This repository contains the main code and data associated with the article "The geometry of BERT" by Matteo Bonino, Giorgia Ghione, and Giansalvo Cirrincione. The article is available online at: https://arxiv.org/abs/2502.12033
Transformer neural networks, particularly Bidirectional Encoder Representations from Transformers (BERT), have shown remarkable performance across various tasks such as classification, text summarization, and question answering. However, their internal mechanisms remain mathematically obscure, highlighting the need for greater explainability and interpretability. In this direction, this paper investigates the internal mechanisms of BERT proposing a novel perspective on the attention mechanism of BERT from a theoretical perspective. The analysis encompasses both local and global network behavior. At the local level, the concept of directionality of subspace selection as well as a comprehensive study of the patterns emerging from the self-attention matrix are presented. Additionally, this work explores the semantic content of the information stream through data distribution analysis and global statistical measures including the novel concept of cone index. A case study on the classification of SARS-CoV-2 variants using RNA which resulted in a very high accuracy has been selected in order to observe these concepts in an application.

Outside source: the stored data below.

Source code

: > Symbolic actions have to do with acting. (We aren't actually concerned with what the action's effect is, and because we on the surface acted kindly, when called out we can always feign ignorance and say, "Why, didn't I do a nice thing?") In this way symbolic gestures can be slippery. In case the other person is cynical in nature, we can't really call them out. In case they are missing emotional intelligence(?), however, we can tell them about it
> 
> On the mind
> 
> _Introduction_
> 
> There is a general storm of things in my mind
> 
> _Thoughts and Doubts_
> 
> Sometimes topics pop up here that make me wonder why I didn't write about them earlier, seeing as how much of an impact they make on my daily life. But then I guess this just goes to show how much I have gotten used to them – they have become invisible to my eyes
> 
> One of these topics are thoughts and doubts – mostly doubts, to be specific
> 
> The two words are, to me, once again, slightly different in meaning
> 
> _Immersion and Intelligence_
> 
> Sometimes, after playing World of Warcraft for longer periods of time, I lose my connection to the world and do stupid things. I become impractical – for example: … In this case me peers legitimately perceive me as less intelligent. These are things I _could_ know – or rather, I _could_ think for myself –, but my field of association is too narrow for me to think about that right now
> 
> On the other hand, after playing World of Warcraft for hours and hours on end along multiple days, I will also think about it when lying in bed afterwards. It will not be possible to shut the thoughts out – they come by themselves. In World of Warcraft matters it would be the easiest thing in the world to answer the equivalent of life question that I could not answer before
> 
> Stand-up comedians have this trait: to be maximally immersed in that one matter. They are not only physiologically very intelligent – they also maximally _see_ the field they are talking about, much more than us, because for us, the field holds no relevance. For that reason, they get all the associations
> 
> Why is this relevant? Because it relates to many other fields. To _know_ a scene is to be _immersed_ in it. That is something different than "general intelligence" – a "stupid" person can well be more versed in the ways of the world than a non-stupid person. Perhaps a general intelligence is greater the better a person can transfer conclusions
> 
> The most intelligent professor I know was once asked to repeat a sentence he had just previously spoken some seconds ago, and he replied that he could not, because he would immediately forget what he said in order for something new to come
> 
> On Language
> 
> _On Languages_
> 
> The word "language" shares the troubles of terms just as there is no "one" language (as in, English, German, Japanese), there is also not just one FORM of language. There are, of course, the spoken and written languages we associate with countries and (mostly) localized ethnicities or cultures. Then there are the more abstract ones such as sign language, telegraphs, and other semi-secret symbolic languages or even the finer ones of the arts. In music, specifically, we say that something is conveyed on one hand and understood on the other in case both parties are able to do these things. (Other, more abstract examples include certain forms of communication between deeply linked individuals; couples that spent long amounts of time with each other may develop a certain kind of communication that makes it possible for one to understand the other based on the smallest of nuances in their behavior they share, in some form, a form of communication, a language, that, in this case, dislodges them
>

The insights gained from this analysis contribute to a deeper understanding of BERT's classification process, offering potential avenues for future architectural improvements in Transformer models and further analysis in the training process.
.
├── config/ # Configuration files
├── datasets/ # Datasets and processed data
├── datasets_accession_numbers/ # GISAID data availability information
├── experiment/ # Result folder
├── models/ # Model files
├── src/ # Source code
├── requirements.txt # Python dependencies
├── LICENSE
└── README.md
Data preprocessing (requires BWA installed in /root/miniconda3/bin/bwa, see src/utils/bwa.sh script):
python src/main/preprocess_main.py --datasetsdir [Dataset directory] --bwadir [BWA directory]The fine-tuned model can be downloaded here: Link to the model
Inference and analyses (modify TASK_TYPE in general_config.yaml to select different analysis types):
python src/main/test_main.py --datasetsdir [Dataset directory] Analysis of attention patterns:
python src/main/attention_analysis_main.py --datasetsdir [Dataset directory] If you reference or use this work, please cite:
@misc{bonino2025geometrybert,
title={The geometry of BERT},
author={Matteo Bonino and Giorgia Ghione and Giansalvo Cirrincione},
year={2025},
eprint={2502.12033},
archivePrefix={arXiv},
primaryClass={cs.LG},
url={https://arxiv.org/abs/2502.12033},
}
BERT-based-SARSCoV2-variant-identification is distributed under a GPL-3.0 license.